Nées d’une volonté de renforcer la coordination des acteurs éducatifs dans les quartiers prioritaires, les Cités éducatives se sont rapidement diffusées sur tout le territoire. Mais que recouvre exactement cette appellation ? Entre cadre officiel, déploiement et mise en œuvre concrète, nous proposons ici une première lecture synthétique afin de mieux comprendre ce dispositif, devenu incontournable, des politiques éducatives locales.


1. Un dispositif né d’un contexte politique et social particulier 🏛️


Les Cités éducatives ont été officiellement lancées en 2019 par le ministère de l’Éducation nationale et le ministère de la Ville, dans un contexte où les inégalités éducatives persistantes dans certains territoires appelaient une réponse renforcée et coordonnée. L’ambition affichée : faire des quartiers prioritaires de la politique de la ville (QPV) des "laboratoires d'expérimentation", en soutenant la réussite des enfants et des jeunes de 0 à 25 ans par une approche globale et territorialisée, "avant, pendant, autour et après l'école".
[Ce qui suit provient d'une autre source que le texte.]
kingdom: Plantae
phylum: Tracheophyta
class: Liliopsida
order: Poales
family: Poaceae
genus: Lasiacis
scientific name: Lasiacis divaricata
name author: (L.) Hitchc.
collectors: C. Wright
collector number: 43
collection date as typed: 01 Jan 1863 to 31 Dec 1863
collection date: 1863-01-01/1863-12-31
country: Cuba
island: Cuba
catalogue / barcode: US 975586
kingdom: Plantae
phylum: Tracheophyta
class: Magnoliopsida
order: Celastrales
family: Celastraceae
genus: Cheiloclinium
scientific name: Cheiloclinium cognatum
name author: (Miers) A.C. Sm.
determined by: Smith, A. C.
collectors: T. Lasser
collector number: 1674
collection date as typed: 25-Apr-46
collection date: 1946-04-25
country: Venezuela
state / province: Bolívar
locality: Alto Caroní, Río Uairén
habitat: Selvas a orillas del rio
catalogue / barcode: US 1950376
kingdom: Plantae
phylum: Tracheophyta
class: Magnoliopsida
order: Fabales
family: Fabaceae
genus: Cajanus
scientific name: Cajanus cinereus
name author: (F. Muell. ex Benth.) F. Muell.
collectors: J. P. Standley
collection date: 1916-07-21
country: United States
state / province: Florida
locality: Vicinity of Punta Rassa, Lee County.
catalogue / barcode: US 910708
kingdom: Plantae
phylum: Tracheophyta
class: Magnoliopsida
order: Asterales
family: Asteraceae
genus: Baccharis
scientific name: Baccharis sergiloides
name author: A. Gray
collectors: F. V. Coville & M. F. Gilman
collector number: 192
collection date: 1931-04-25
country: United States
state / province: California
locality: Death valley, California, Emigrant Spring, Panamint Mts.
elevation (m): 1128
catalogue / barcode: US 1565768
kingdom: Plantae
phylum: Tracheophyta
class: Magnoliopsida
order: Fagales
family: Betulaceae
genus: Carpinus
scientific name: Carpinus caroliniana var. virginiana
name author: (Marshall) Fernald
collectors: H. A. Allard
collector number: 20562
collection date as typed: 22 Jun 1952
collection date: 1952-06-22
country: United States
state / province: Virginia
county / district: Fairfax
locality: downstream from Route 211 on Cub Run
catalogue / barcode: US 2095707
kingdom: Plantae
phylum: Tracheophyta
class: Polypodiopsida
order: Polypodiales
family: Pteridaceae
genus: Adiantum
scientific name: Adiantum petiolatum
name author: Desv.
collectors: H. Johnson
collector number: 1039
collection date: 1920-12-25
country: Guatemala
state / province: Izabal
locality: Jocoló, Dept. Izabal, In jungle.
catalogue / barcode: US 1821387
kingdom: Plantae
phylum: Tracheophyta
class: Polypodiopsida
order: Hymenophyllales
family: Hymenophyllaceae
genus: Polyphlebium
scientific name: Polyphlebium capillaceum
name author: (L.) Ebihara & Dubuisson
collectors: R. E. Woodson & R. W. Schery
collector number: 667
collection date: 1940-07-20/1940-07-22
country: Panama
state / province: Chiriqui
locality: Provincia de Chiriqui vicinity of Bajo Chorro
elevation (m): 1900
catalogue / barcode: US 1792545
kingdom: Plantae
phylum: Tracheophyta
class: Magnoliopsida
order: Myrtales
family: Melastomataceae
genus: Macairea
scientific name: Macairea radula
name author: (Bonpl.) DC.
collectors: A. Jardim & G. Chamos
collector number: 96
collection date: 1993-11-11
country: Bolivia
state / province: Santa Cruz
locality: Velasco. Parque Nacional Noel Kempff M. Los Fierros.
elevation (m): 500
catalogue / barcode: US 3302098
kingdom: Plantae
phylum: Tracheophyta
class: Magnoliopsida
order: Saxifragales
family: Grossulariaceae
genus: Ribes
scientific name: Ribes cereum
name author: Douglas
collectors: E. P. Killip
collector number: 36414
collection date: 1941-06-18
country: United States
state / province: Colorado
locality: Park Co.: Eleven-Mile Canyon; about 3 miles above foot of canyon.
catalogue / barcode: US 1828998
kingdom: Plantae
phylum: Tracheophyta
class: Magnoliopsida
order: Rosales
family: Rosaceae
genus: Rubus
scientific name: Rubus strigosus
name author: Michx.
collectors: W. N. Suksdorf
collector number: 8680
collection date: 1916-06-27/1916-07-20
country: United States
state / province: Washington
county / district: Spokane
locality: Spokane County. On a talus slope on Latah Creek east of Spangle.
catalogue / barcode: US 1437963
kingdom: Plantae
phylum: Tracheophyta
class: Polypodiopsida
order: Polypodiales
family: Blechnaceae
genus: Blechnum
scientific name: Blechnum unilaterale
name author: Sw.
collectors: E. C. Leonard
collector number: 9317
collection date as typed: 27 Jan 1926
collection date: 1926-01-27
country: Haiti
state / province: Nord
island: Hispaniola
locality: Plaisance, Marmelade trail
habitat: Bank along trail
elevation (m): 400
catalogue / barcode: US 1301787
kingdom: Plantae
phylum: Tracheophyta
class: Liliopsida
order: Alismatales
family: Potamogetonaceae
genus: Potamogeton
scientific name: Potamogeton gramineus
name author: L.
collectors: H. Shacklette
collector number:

Un dossier de presse en 2024 présente les cités éducatives comme "des quartiers à haute valeur éducative".


Cette initiative s’inscrit dans une continuité de dispositifs éducatifs territorialisés, mais elle se distingue par son caractère interinstitutionnel fort et la mise en œuvre d'une troïka composée de représentants locaux de l’Éducation nationale, des collectivités locales et des services de l’État (préfectures). La gouvernance locale est structurée autour d’un trinôme : un principal de collège, un responsable des services éducatifs municipal ainsi qu'un délégué au préfet à l'égalité des chances. Cette gouvernance est conçue comme un levier au travail en silos communément employé entre ces différentes institutions. Afin de mettre en œuvre et coordonner chacune des cités éducatives, un professionnel dédié peut être recruté : un Chef de projet opérationnel, dont l'ambition est d'impulser une démarche cohérente à l'échelle locale.


L'ambition des cités éducatives est de renforcer la collaboration entre l’Éducation nationale, les collectivités locales, les services de l’État (préfectures), les professionnels, les associations et les familles, en adoptant une "nouvelle démarche", basée sur les "alliances éducatives", la "participation des publics" et "l'innovation". Cette démarche est, selon les textes officiels, à penser et construire à l'échelle de chacune des cités éducatives : ces textes sont donc volontairement très larges et peu cadrants.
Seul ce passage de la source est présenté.